John Scalzi recently had
a post discussing the fail-factor of a publisher sending him an eARC* that required a pile of hoop-jumping in order for him to get it. He noted that at a particular point they were just asking too much, and he stopped hoop-jumping and decided to do without the ARC.
This is akin to a theme I've blogged a few times. If I go to buy an item online, and the retail website is poorly designed and annoying to use, I won't use it. I would rather drive fifty miles in a blizzard to pick up an item in-person from a competently run brick-and-mortar store, than reward an e-tailer who makes me spend ten or fifteen minutes fighting with their cack-handed system.

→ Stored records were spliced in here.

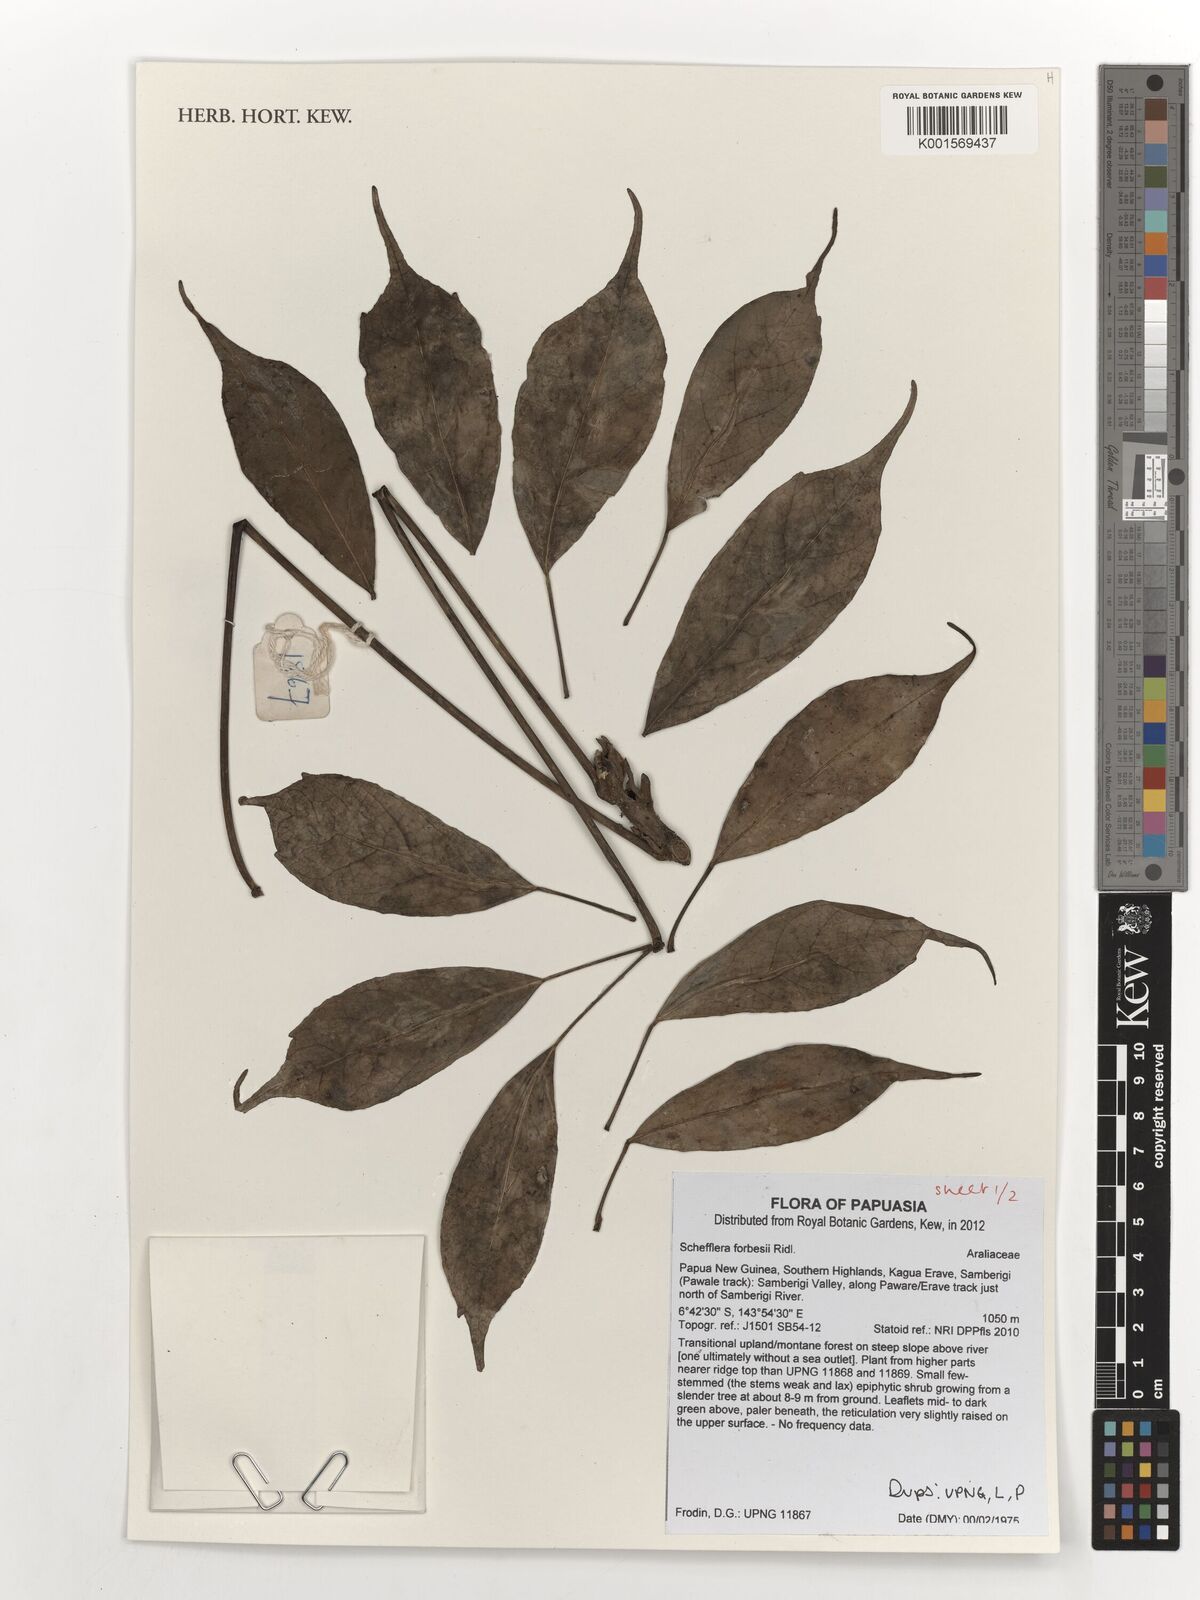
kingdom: Plantae
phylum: Tracheophyta
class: Magnoliopsida
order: Apiales
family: Araliaceae
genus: Heptapleurum
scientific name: Heptapleurum forbesii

When people want something from you--whether it is a potential reading and promoting of their book, or if it's simply to sell you something--they need to remember who is doing whom the favor.

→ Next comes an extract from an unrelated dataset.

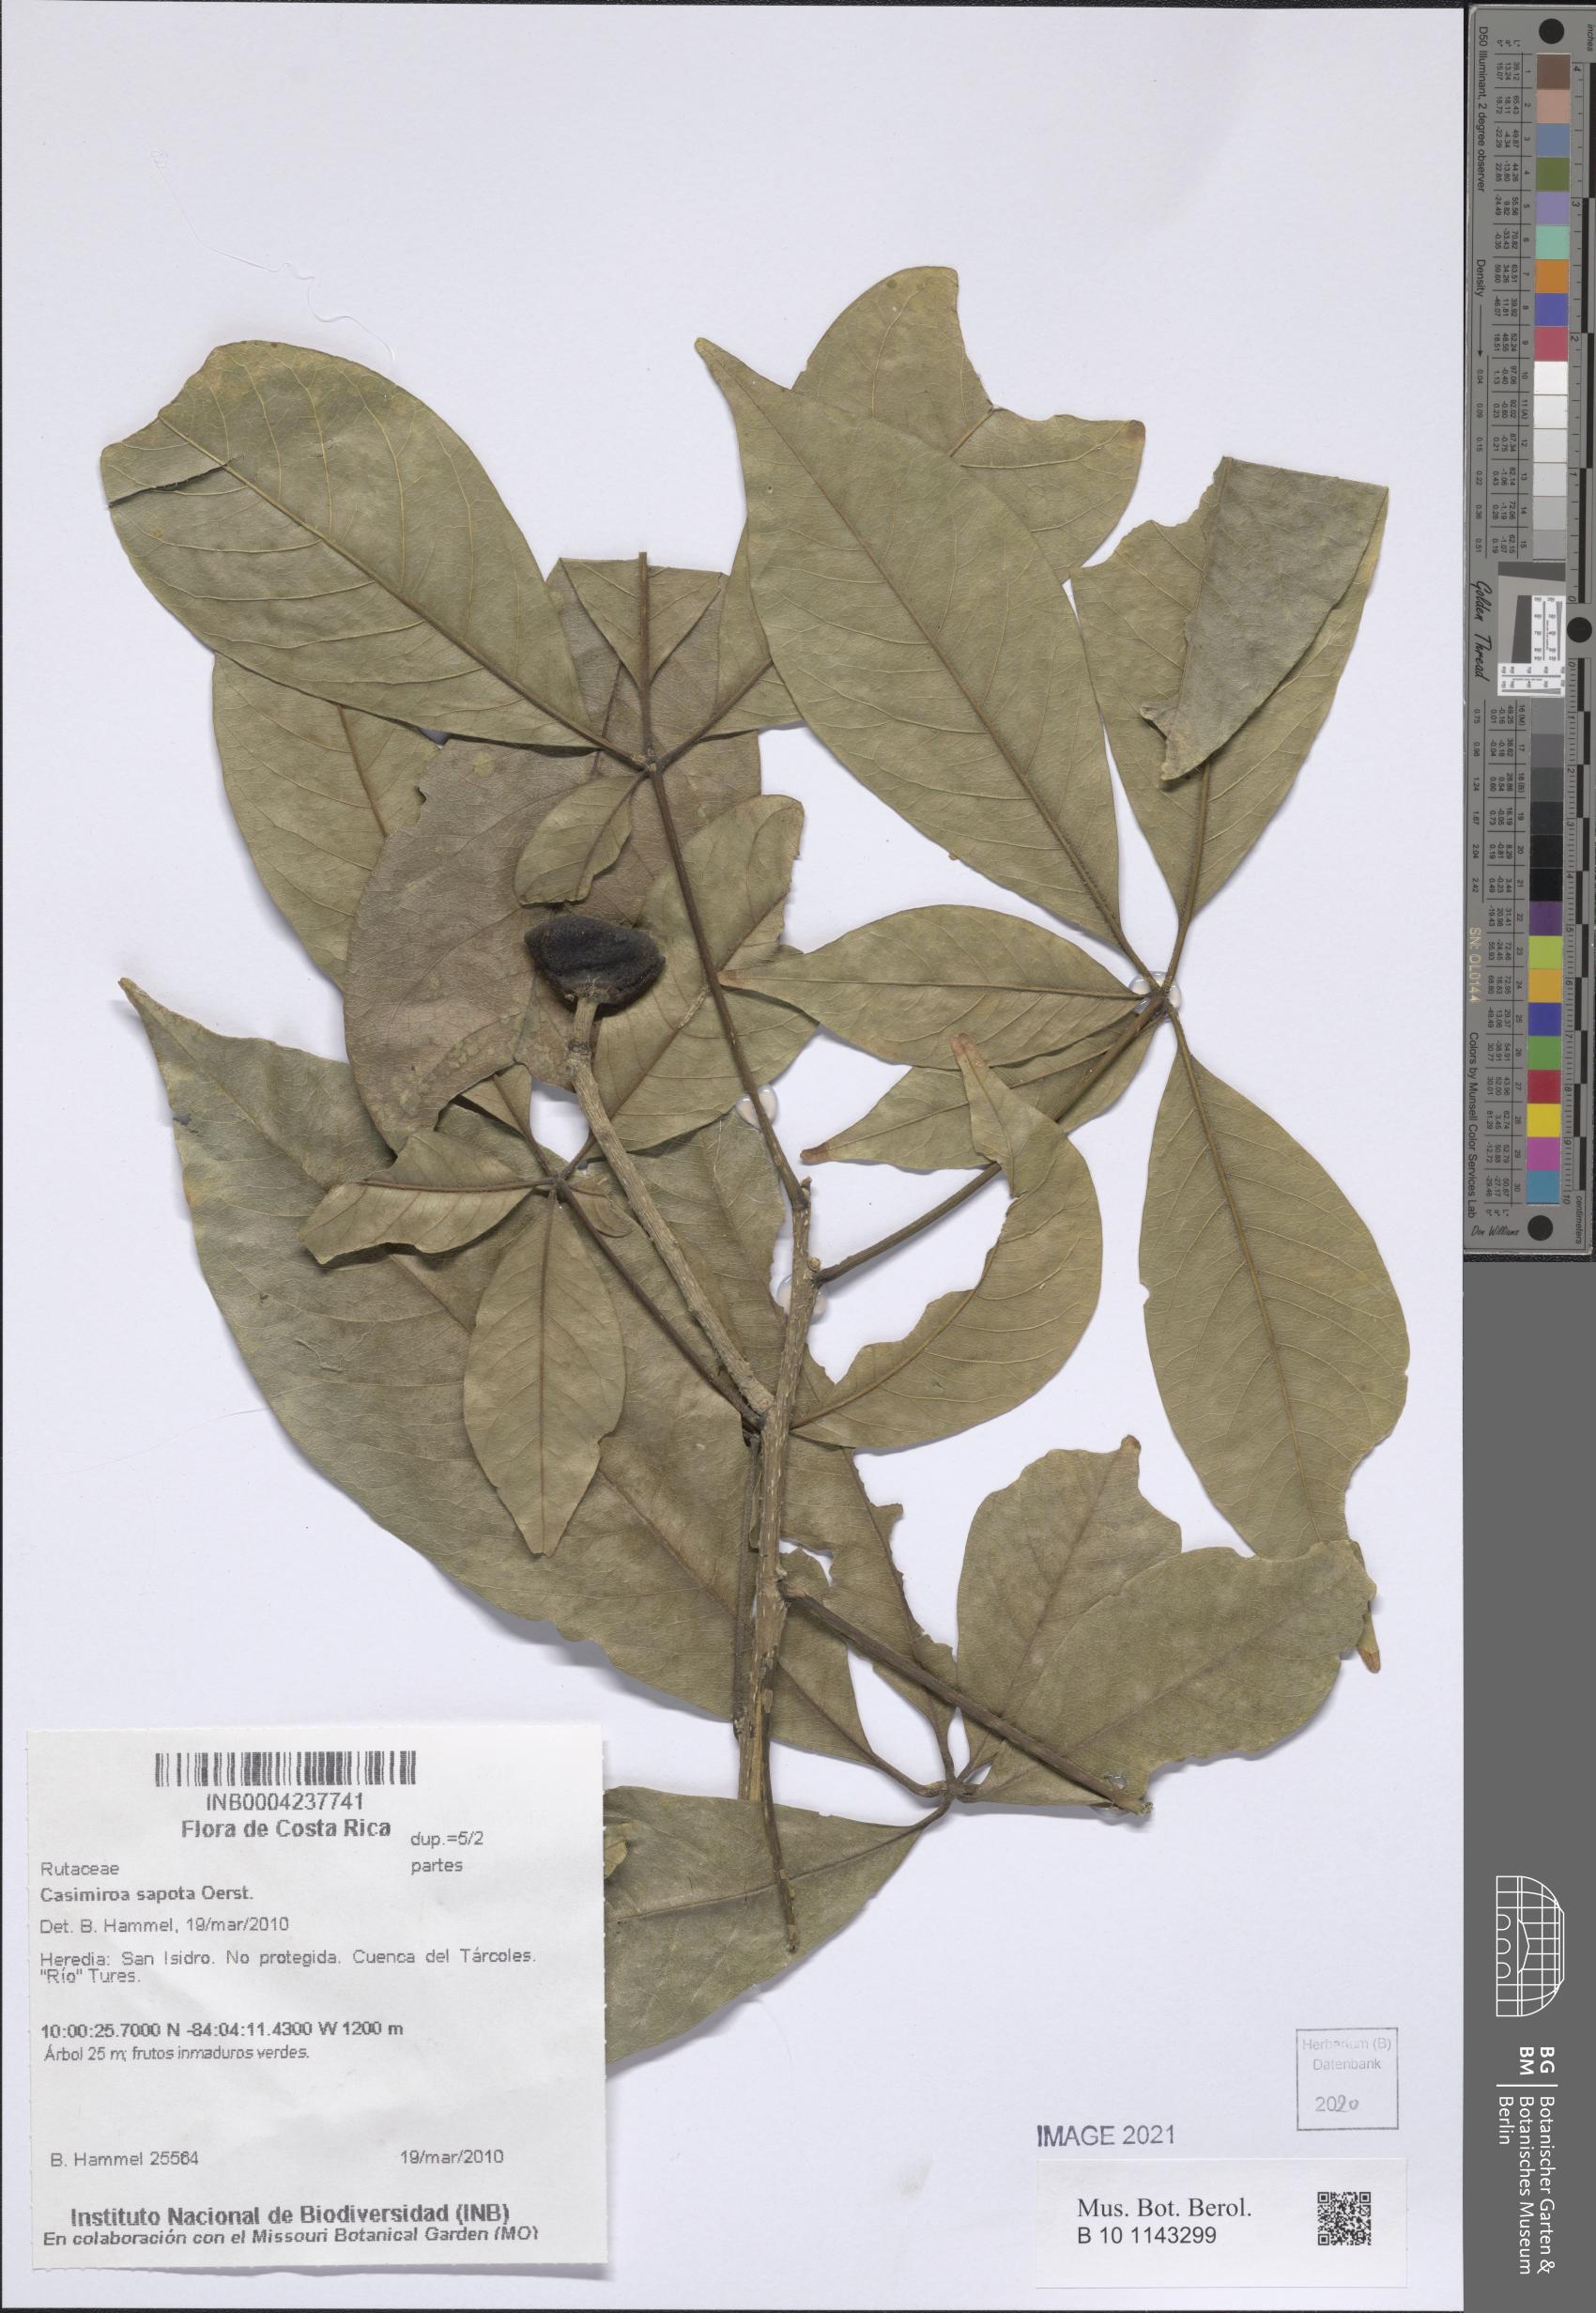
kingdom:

If you want my money or my time, you need to make it easy for me to give it to you.
This relates to the whole business of ebooks in another way: the fear of piracy.
People are perfectly willing to pay for things if you make it easy for them. The trick to avoiding piracy is to make it easier to just buy a legal edition. I buy music from iTunes because it's easy. It's easier than sniffing around torrent sites that are forever rising and falling, going into hiding, doing what they can to make their wares not entirely findable.** Heck, it's easier than even asking a friend to loan me their CD or rip a copy for me.
Booksellers need to do the same. Make it easy to buy and use their books. Don't DRM legal copies. Stomp on the pirate sites to keep illegal copies difficult to find and hard to use. People will follow the path of least resistance, and it is in the publishers' power to make that path lead to a place where the reader pays for the book.
*An advance readers copy, in ebook format.
**Let me add that I also mistrust the folks running such sites. If they would willingly, deliberately, and systematically commit piracy, how trustworthy are they? I can't help but wonder what else they download when you open your computer to them. How are they making money?